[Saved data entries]
==================================================

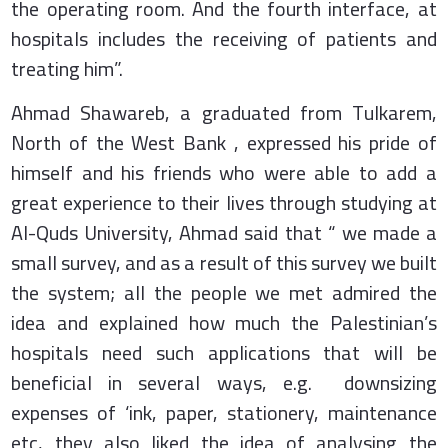
the operating room. And the fourth interface, at
hospitals includes the receiving of patients and
treating him”.
Ahmad Shawareb, a graduated from Tulkarem,
North of the West Bank , expressed his pride of
himself and his friends who were able to add a
great experience to their lives through studying at
Al-Quds University, Ahmad said that “ we made a
small survey, and as a result of this survey we built
the system; all the people we met admired the
idea and explained how much the Palestinian’s
hospitals need such applications that will be
beneficial in several ways, e.g. downsizing
expenses of ‘ink, paper, stationery, maintenance
etc, they also liked the idea of analysing the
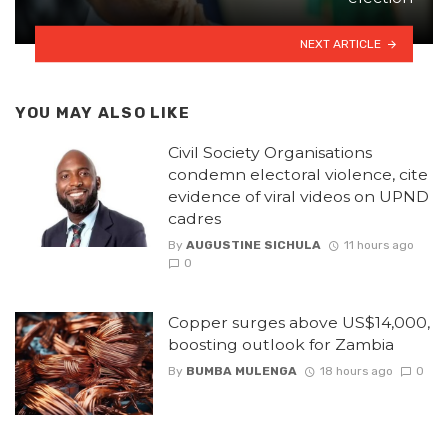
NEXT ARTICLE
YOU MAY ALSO LIKE
Civil Society Organisations
condemn electoral violence, cite
evidence of viral videos on UPND
cadres
By
AUGUSTINE SICHULA
11 hours ago
0
Copper surges above US$14,000,
boosting outlook for Zambia
By
BUMBA MULENGA
18 hours ago
0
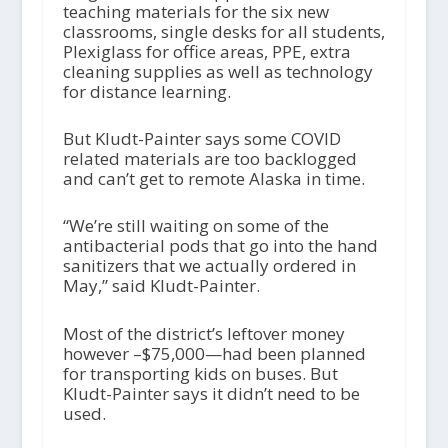
teaching materials for the six new
classrooms, single desks for all students,
Plexiglass for office areas, PPE, extra
cleaning supplies as well as technology
for distance learning.
But Kludt-Painter says some COVID
related materials are too backlogged
and can’t get to remote Alaska in time.
“We’re still waiting on some of the
antibacterial pods that go into the hand
sanitizers that we actually ordered in
May,” said Kludt-Painter.
Most of the district’s leftover money
however –$75,000—had been planned
for transporting kids on buses. But
Kludt-Painter says it didn’t need to be
used.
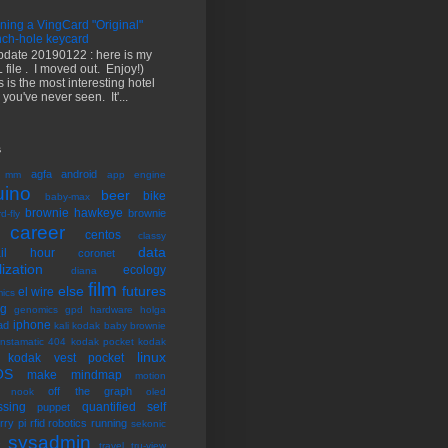
ning a VingCard "Original"
ch-hole keycard
pdate 20190122 : here is my
 file . I moved out. Enjoy!)
s is the most interesting hotel
 you've never seen. It'...
s
agfa
android
 mm
app engine
uino
beer
bike
baby-max
brownie hawkeye
brownie
d-fly
career
centos
classy
data
tail hour
coronet
lization
ecology
diana
film
else
futures
el wire
ics
ng
genomics
gpd
hardware
holga
iphone
ad
kali
kodak baby brownie
instamatic 404
kodak pocket
kodak
linux
kodak vest pocket
OS
make
mindmap
motion
off the graph
nook
oled
ssing
quantified self
puppet
rry pi
rfid
robotics
running
sekonic
sysadmin
k
travel
tru-view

==================================================

#### TASK STATEMENT:
Read the data above and pull out each line that holds the string "some".

#### RESULT:
But Kludt-Painter says some COVID
“We’re still waiting on some of the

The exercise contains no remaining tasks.